Antes de falarmos de Fernando Pessoa, reservemos algumas palavras para falar dos ruba’iyat de Omar Khayam, que estão na base dos Ruba’yiat de Fernando Pessoa. Omar Khayam foi um grande poeta persa, que nasceu em 1048 e morreu em 1131 (embora haja alguns documentos que remetam para outras datas).
Poeta, filósofo, astrónomo e matemático, Omar Khayam teve também, durante a sua vida, uma popularidade literária que obscureceu o seu lado de cientista. Mas é através da sua poesia que descortinamos o seu pensamento e a sua atitude perante a vida. Porém, a sua celebridade ao nível mundial viria apenas em 1839, com a tradução do inglês Edward Fitzgerald, que traduziu os seus Ruba’iyat para inglês. A palavra Ruba’iyat significa quadras, em que o poeta revela a sua visão do mundo, um tanto pessimista em relação ao porvir, pouco compatível com o cientista Omar Khayam. Após a tradução inglesa dos Ruba’iyat, a obra de Khayam tornou-se conhecida e também foi posteriormente vertida para a língua francesa. O tradutor francês, J. Nicolas, viu na poesia de Khayam uma forma de representação simbólica da filosofia sufi e mística.
Omar Khayam era um epicurista fino e amante dos prazeres sensoriais. Esse seu lado era visto com desconfiança, pois era contrário aos costumes dos bons muçulmanos. Idêntica atitude, porém, podemos ver nos príncipes das taifas e sobretudo no grande poeta que foi Al-Mut’amid, na Andalusia. A celebração do vinho e dos prazeres físicos, como forma de libertação do peso da vida e canto da efemeridade, era um modo de libertação da dor e de alcançar a felicidade. Os 600 ruba’iyat que Fitzgerald verteu para a língua inglesa apaixonaram os poetas do século XIX, que viam no exótico e no misticismo persa, como também aconteceu com o poeta persa Rumi, uma poderosa fonte de espiritualidade e de inspiração poética. Também Fernando Pessoa sucumbiu ao encanto (e profundidade) da poesia de Khayam, que transportou para a sua própria poesia por duas vias: pela tradução de alguns ruba’iyat de Khayam através da tradução inglesa de Fitzgerald, mas integrando ainda na sua própria obra poética, facto que foi tardiamente conhecido, havendo a publicação de alguns ruba’iyat. No seu texto As Crónicas Decorativas de Fernando Pessoa[1], Fabrizio Boscaglia refere a imensa importância do legado de Khayam no próprio pensamento de Pessoa, quer na poesia, quer na prosa, sobretudo entre 1926 e 1935. Fabrizio Boscaglia cita particularmente a crónica sobre a Pérsia, onde podemos identificar o interesse de Pessoa no pensamento e espiritualidade persas.

Entradas listadas >>

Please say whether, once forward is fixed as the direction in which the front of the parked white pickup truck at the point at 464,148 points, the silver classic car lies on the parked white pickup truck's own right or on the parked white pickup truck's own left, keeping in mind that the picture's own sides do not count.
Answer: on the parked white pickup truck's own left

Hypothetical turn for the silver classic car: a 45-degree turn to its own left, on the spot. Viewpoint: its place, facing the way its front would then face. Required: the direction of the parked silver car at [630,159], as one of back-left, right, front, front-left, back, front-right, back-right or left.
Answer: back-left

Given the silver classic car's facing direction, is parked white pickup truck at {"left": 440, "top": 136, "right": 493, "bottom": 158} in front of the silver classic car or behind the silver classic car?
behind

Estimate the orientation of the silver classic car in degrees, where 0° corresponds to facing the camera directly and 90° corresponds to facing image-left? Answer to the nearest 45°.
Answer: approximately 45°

...

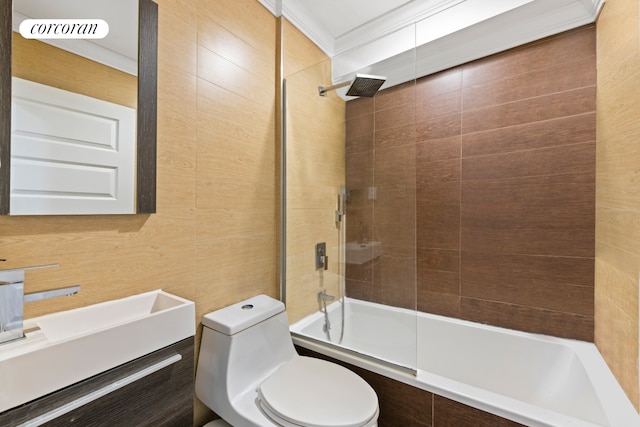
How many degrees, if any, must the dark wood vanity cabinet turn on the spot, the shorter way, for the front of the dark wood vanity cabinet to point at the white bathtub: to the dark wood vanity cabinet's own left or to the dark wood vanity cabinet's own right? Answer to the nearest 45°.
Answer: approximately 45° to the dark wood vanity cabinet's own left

Partes do exercício >>
1 – Transcreva do texto sobre Omar Khayam o trecho de "Poeta, filósofo, astrónomo" a "sufi e mística.".
2 – Traduza para inglês esta frase do texto sobre Omar Khayam: "Omar Khayam era um epicurista fino e amante dos prazeres sensoriais."

Respostas às tarefas >>
1 –
Poeta, filósofo, astrónomo e matemático, Omar Khayam teve também, durante a sua vida, uma popularidade literária que obscureceu o seu lado de cientista. Mas é através da sua poesia que descortinamos o seu pensamento e a sua atitude perante a vida. Porém, a sua celebridade ao nível mundial viria apenas em 1839, com a tradução do inglês Edward Fitzgerald, que traduziu os seus Ruba’iyat para inglês. A palavra Ruba’iyat significa quadras, em que o poeta revela a sua visão do mundo, um tanto pessimista em relação ao porvir, pouco compatível com o cientista Omar Khayam. Após a tradução inglesa dos Ruba’iyat, a obra de Khayam tornou-se conhecida e também foi posteriormente vertida para a língua francesa. O tradutor francês, J. Nicolas, viu na poesia de Khayam uma forma de representação simbólica da filosofia sufi e mística.

2 – Omar Khayam was a refined epicurean and a lover of sensory pleasures.